Even though bankruptcy does not discharge criminal fines, fees, or restitution, it can still help in two very important ways: 1) by discharging other debts so that you can focus financially and emotionally on your criminal defense, and 2) by enabling you to pay crucial expenses and debts, including those related to a conviction.
Considering what’s at stake, if you’ve been charged with any kind of serious crime, you need to focus all your attention on fighting that charge. Even if you were not thinking about bankruptcy before, or even if you’d decided earlier against it, you might want to reconsider. Right when you need to quickly re-prioritize a lot of things in your life, bankruptcy can help by giving your more cash to work with, protecting you from your creditors, and letting you keep only the debt that is important to you going forward.
1. By discharging all or most of your debts, bankruptcy allows you to focus your money and attention on the criminal charge, and on what happens after it is resolved.
Your highest priority after being charged with a crime must be to figure out how to pay your defense attorney. You may have to pull out all the stops to pull the money together. You may have to sell assets. You may have to surrender collateral to your creditors, if you have a mortgage or auto loan. You might have to stop sending payments to ALL your creditors. If you have to take such radical steps, biting the bullet and filing bankruptcy quickly may well be the most sensible way to streamline your finances. A “straight” Chapter 7 bankruptcy may well be able to provide the fast financial relief you need.
If the criminal case against you has already been resolved, especially if you‘ve had to serve some jail or prison time, you’ve probably had a gap in your cash flow. You may well have less income now than before. Yet you likely have some continuing financial obligations to the criminal justice system, ones that you MUST pay to meet the terms of your release or probation. You may have to pay restitution, probation or supervision fees, costs of treatment, and/or maybe drug or electronic monitoring fees. A bankruptcy would write off all or most of your other debts so you would more likely be able to pay these criminal system expenses and avoid the dire consequences of not doing so.
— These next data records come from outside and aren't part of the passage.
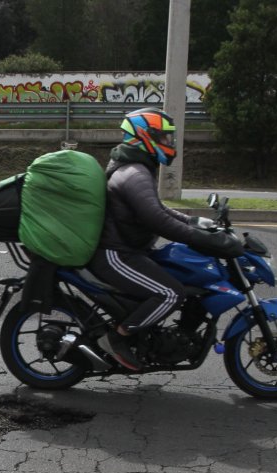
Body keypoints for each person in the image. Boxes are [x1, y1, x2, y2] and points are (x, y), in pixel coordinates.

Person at [90, 107, 244, 371]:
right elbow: (157, 220)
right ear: (145, 136)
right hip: (115, 254)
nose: (169, 143)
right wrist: (202, 239)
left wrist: (195, 221)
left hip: (130, 249)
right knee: (171, 293)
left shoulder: (136, 168)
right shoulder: (134, 173)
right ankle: (118, 336)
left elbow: (158, 209)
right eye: (164, 137)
Imagine if you couldn’t pay your probation or other fees because you got an unexpected garnishment of your wages by one of your old creditors.
2. By legally re-organizing your financial obligations, bankruptcy enables you to pay necessary expenses and debts, especially those related to a criminal conviction against you.
If your criminal case has already been resolved, the criminal court may have imposed other kinds of conditions on you beyond the court and probation fees referred to above. These conditions may require you to pay or keep current on certain non-criminal obligations. For example, you may have to always keep your vehicle insurance in effect, keep current on child support, or pay income taxes on time. A bankruptcy may be essential for you to be able to consistently fulfill these commitments.
Similarly, your criminal sentence or terms of your probation usually strictly require you to attend scheduled events—for completing community service, attending probation or other meetings, or simply maintaining regular employment. You can’t get to these without reliable transportation. So you need to be able to make your car payments, keep it in decent repair and insured, or pay for public transportation if that gets you to where you need to go. A bankruptcy—under either Chapter 7 or Chapter 13–may be the best way for you to be able to pay for these absolutely necessary obligations.